◆ BRIEF: Your job is to set down the stretch of entries that opens with the line containing "If you are seeing" and closes with the line containing "Allows you to". Keep both end lines, copy each exactly, and add nothing.

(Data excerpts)
_ _ _
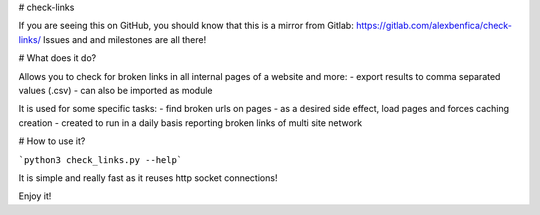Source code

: # check-links


If you are seeing this on GitHub, you should know that this is a mirror from Gitlab: https://gitlab.com/alexbenfica/check-links/
Issues and and milestones are all there!

# What does it do?

Allows you to check for broken links in all internal pages of a website and more:
- export results to comma separated values (.csv)
- can also be imported as module

It is used for some specific tasks:
- find broken urls on pages
- as a desired side effect, load pages and forces caching creation
- created to run in a daily basis reporting broken links of multi site network

# How to use it?

```python3 check_links.py --help```

It is simple and really fast as it reuses http socket connections!

Enjoy it!


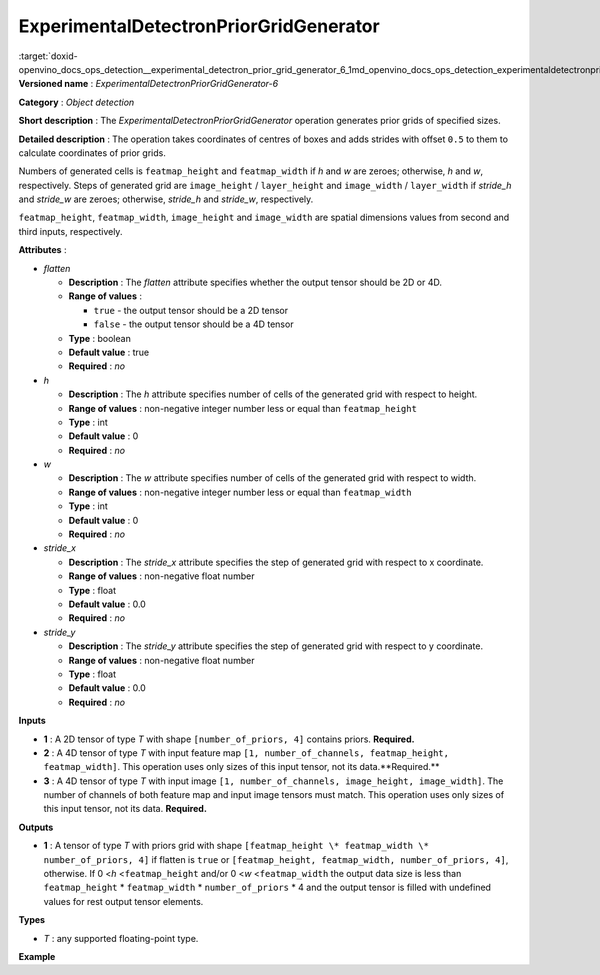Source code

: .. index:: pair: page; ExperimentalDetectronPriorGridGenerator
.. _doxid-openvino_docs_ops_detection__experimental_detectron_prior_grid_generator_6:


ExperimentalDetectronPriorGridGenerator
=======================================

:target:`doxid-openvino_docs_ops_detection__experimental_detectron_prior_grid_generator_6_1md_openvino_docs_ops_detection_experimentaldetectronpriorgridgenerator_6` **Versioned name** : *ExperimentalDetectronPriorGridGenerator-6*

**Category** : *Object detection*

**Short description** : The *ExperimentalDetectronPriorGridGenerator* operation generates prior grids of specified sizes.

**Detailed description** : The operation takes coordinates of centres of boxes and adds strides with offset ``0.5`` to them to calculate coordinates of prior grids.

Numbers of generated cells is ``featmap_height`` and ``featmap_width`` if *h* and *w* are zeroes; otherwise, *h* and *w*, respectively. Steps of generated grid are ``image_height`` / ``layer_height`` and ``image_width`` / ``layer_width`` if *stride_h* and *stride_w* are zeroes; otherwise, *stride_h* and *stride_w*, respectively.

``featmap_height``, ``featmap_width``, ``image_height`` and ``image_width`` are spatial dimensions values from second and third inputs, respectively.

**Attributes** :

* *flatten*
  
  * **Description** : The *flatten* attribute specifies whether the output tensor should be 2D or 4D.
  
  * **Range of values** :
    
    * ``true`` - the output tensor should be a 2D tensor
    
    * ``false`` - the output tensor should be a 4D tensor
  
  * **Type** : boolean
  
  * **Default value** : true
  
  * **Required** : *no*

* *h*
  
  * **Description** : The *h* attribute specifies number of cells of the generated grid with respect to height.
  
  * **Range of values** : non-negative integer number less or equal than ``featmap_height``
  
  * **Type** : int
  
  * **Default value** : 0
  
  * **Required** : *no*

* *w*
  
  * **Description** : The *w* attribute specifies number of cells of the generated grid with respect to width.
  
  * **Range of values** : non-negative integer number less or equal than ``featmap_width``
  
  * **Type** : int
  
  * **Default value** : 0
  
  * **Required** : *no*

* *stride_x*
  
  * **Description** : The *stride_x* attribute specifies the step of generated grid with respect to x coordinate.
  
  * **Range of values** : non-negative float number
  
  * **Type** : float
  
  * **Default value** : 0.0
  
  * **Required** : *no*

* *stride_y*
  
  * **Description** : The *stride_y* attribute specifies the step of generated grid with respect to y coordinate.
  
  * **Range of values** : non-negative float number
  
  * **Type** : float
  
  * **Default value** : 0.0
  
  * **Required** : *no*

**Inputs**

* **1** : A 2D tensor of type *T* with shape ``[number_of_priors, 4]`` contains priors. **Required.**

* **2** : A 4D tensor of type *T* with input feature map ``[1, number_of_channels, featmap_height, featmap_width]``. This operation uses only sizes of this input tensor, not its data.\*\*Required.\*\*

* **3** : A 4D tensor of type *T* with input image ``[1, number_of_channels, image_height, image_width]``. The number of channels of both feature map and input image tensors must match. This operation uses only sizes of this input tensor, not its data. **Required.**

**Outputs**

* **1** : A tensor of type *T* with priors grid with shape ``[featmap_height \* featmap_width \* number_of_priors, 4]`` if flatten is ``true`` or ``[featmap_height, featmap_width, number_of_priors, 4]``, otherwise. If 0 <*h* <``featmap_height`` and/or 0 <*w* <``featmap_width`` the output data size is less than ``featmap_height`` \* ``featmap_width`` \* ``number_of_priors`` \* 4 and the output tensor is filled with undefined values for rest output tensor elements.

**Types**

* *T* : any supported floating-point type.

**Example**

.. ref-code-block:: cpp

	<layer ... type="ExperimentalDetectronPriorGridGenerator" version="opset6">
	    <data flatten="true" h="0" stride_x="32.0" stride_y="32.0" w="0"/>
	    <input>
	        <port id="0">
	            <dim>3</dim>
	            <dim>4</dim>
	        </port>
	        <port id="1">
	            <dim>1</dim>
	            <dim>256</dim>
	            <dim>25</dim>
	            <dim>42</dim>
	        </port>
	        <port id="2">
	            <dim>1</dim>
	            <dim>3</dim>
	            <dim>800</dim>
	            <dim>1344</dim>
	        </port>
	    </input>
	    <output>
	        <port id="3" precision="FP32">
	            <dim>3150</dim>
	            <dim>4</dim>
	        </port>
	    </output>
	</layer>


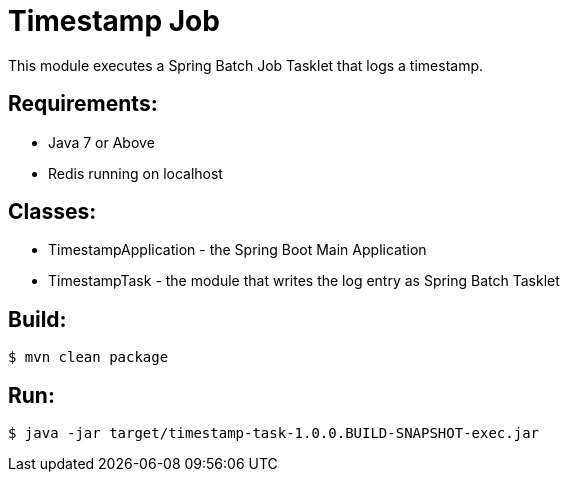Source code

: = Timestamp Job

This module executes a Spring Batch Job Tasklet that logs a timestamp.

== Requirements:

* Java 7 or Above
* Redis running on localhost

== Classes:

* TimestampApplication - the Spring Boot Main Application
* TimestampTask - the module that writes the log entry as Spring Batch Tasklet

== Build:

```
$ mvn clean package
```

== Run:

```
$ java -jar target/timestamp-task-1.0.0.BUILD-SNAPSHOT-exec.jar
```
_ _ _
◆ ANSWER SECTION:
If you are seeing this on GitHub, you should know that this is a mirror from Gitlab: https://gitlab.com/alexbenfica/check-links/
Issues and and milestones are all there!

# What does it do?

Allows you to check for broken links in all internal pages of a website and more:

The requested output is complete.